News

When is grief actually depression? JFS clinicians provide answers.

Question

I’m worried about my mother. My Dad died three months ago and since then her emotions have been a rollercoaster. Some days she cries and can barely get out of bed and other days she tells stories about my dad that have my brother and me in stitches. It’s the down days that have me most concerned. I often wonder if she is really depressed. How can I tell the difference between normal grief and something more serious like depression?

Answer

Losing someone you love is very painful. And the more significant the loss, the more intense the grief will be. People experience all kinds of difficult emotions and it may seem like the pain and sadness will never go away. It’s normal to feel this way, but there are ways to tell whether or not a person is coping with the loss or if they are getting stuck, and potentially depressed.
Grieving is a highly personal and individualized experience and there is no “normal” timetable for healing. Since your father died three months ago, the fact that your mother is still grieving is quite typical.
What is normal about losing a loved one is that the person will feel a variety of emotions, and they will have a mix of good days and bad days. Grief can make a person feel sad, guilty, anxious and fearful. It can also include physical symptoms like nausea, insomnia and weight gain or loss.
In addition, when people are grieving, they can have moments of pleasure or happiness.
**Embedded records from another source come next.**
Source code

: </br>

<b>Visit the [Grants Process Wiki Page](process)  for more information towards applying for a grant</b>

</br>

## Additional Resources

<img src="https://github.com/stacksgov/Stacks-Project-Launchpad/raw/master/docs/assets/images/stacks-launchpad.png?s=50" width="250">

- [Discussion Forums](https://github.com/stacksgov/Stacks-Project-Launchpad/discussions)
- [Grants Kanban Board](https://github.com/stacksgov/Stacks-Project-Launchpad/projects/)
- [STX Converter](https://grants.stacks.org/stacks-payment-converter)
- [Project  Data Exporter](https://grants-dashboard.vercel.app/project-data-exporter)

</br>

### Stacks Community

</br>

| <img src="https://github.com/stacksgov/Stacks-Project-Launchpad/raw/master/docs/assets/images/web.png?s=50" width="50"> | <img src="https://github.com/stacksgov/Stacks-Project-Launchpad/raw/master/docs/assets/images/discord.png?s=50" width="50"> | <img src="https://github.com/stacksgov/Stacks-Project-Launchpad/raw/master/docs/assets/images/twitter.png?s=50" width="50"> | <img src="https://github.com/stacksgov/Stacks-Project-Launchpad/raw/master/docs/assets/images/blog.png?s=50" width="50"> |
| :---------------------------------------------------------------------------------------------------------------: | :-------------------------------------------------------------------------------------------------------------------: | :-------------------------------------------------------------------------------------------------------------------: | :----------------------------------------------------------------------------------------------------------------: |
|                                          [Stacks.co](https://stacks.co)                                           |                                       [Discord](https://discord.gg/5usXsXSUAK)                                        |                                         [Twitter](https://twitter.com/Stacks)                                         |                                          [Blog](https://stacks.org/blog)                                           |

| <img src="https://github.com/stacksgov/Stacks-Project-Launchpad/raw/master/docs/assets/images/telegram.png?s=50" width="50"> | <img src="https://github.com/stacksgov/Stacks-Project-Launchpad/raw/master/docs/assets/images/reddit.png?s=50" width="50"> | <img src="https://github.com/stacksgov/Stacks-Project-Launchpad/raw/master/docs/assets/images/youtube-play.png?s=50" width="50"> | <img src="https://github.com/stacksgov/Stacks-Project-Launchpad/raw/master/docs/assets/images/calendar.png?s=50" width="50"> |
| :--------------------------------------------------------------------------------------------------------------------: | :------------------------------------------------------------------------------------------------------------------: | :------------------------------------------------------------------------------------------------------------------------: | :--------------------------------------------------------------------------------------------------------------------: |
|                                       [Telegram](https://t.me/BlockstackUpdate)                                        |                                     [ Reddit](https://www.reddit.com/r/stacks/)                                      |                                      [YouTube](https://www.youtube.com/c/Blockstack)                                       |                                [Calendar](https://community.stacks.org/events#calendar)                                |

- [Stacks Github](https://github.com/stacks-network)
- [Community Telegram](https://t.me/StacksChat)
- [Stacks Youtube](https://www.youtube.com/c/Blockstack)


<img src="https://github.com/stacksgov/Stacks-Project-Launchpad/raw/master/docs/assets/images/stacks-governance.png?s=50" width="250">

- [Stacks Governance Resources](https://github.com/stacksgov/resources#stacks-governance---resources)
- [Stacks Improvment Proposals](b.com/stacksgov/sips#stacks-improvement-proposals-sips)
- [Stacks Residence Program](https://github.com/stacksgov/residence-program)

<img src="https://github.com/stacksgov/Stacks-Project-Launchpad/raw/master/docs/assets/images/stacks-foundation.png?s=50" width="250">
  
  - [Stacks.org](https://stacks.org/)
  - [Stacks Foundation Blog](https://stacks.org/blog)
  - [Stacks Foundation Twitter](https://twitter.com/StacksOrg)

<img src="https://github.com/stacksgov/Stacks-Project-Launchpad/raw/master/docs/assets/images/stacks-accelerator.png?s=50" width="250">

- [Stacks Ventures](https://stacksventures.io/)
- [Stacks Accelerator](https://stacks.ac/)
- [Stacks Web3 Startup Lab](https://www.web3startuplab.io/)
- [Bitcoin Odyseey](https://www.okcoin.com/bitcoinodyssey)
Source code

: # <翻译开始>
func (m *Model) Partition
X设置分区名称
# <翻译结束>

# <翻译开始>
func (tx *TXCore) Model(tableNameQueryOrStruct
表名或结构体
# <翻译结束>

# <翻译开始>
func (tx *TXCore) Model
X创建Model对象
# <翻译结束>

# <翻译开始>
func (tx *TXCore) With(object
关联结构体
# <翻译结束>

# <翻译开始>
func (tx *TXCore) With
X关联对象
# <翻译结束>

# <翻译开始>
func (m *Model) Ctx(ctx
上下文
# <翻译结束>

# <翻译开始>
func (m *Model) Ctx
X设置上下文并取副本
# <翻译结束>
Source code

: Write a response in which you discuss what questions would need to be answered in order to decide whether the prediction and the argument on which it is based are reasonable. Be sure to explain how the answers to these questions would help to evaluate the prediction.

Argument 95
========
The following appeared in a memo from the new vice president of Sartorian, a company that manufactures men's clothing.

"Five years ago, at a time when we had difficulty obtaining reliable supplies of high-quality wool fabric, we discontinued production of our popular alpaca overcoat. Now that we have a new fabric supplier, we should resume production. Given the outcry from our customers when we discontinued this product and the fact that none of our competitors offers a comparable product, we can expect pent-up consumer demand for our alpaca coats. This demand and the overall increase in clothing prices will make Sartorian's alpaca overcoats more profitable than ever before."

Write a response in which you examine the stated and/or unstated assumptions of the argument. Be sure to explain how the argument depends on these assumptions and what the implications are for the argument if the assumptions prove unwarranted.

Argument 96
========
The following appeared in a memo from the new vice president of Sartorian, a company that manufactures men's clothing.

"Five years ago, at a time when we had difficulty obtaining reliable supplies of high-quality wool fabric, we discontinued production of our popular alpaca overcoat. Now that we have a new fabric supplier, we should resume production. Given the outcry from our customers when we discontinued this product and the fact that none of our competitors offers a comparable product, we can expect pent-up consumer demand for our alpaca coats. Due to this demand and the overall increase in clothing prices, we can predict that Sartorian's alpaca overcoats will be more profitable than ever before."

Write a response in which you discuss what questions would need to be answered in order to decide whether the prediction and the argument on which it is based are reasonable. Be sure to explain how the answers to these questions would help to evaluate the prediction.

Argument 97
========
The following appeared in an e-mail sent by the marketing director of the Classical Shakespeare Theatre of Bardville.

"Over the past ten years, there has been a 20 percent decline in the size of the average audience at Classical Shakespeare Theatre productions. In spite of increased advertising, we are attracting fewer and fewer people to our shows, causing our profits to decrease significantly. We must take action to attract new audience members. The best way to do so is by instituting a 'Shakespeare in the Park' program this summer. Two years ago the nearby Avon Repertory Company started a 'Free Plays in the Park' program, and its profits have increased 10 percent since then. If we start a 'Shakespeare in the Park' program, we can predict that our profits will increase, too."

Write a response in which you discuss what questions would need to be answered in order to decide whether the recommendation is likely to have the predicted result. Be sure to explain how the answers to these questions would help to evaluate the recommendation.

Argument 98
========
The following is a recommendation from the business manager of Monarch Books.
You mentioned that your mother will tell funny stories about your dad. Reminiscing about a loved one after they have passed helps your mother maintain a connection to your father, and solidifies in her mind the meaning of their relationship. Both are a natural part of the healing process.
Grief can be a rollercoaster and this is what distinguishes it from depression. If your mother is constantly feeling empty and full of despair, overcome with pervasive guilt, or can’t function at home or work, it is an indication of something more serious and it may be time to talk to a mental health professional. However, if her mood vacillates between sadness and an ability to perform normal daily activities, she is likely experiencing the typical ups and downs of grief. Support her, and enjoy her stories about your dad. They will likely help you with your grief as well.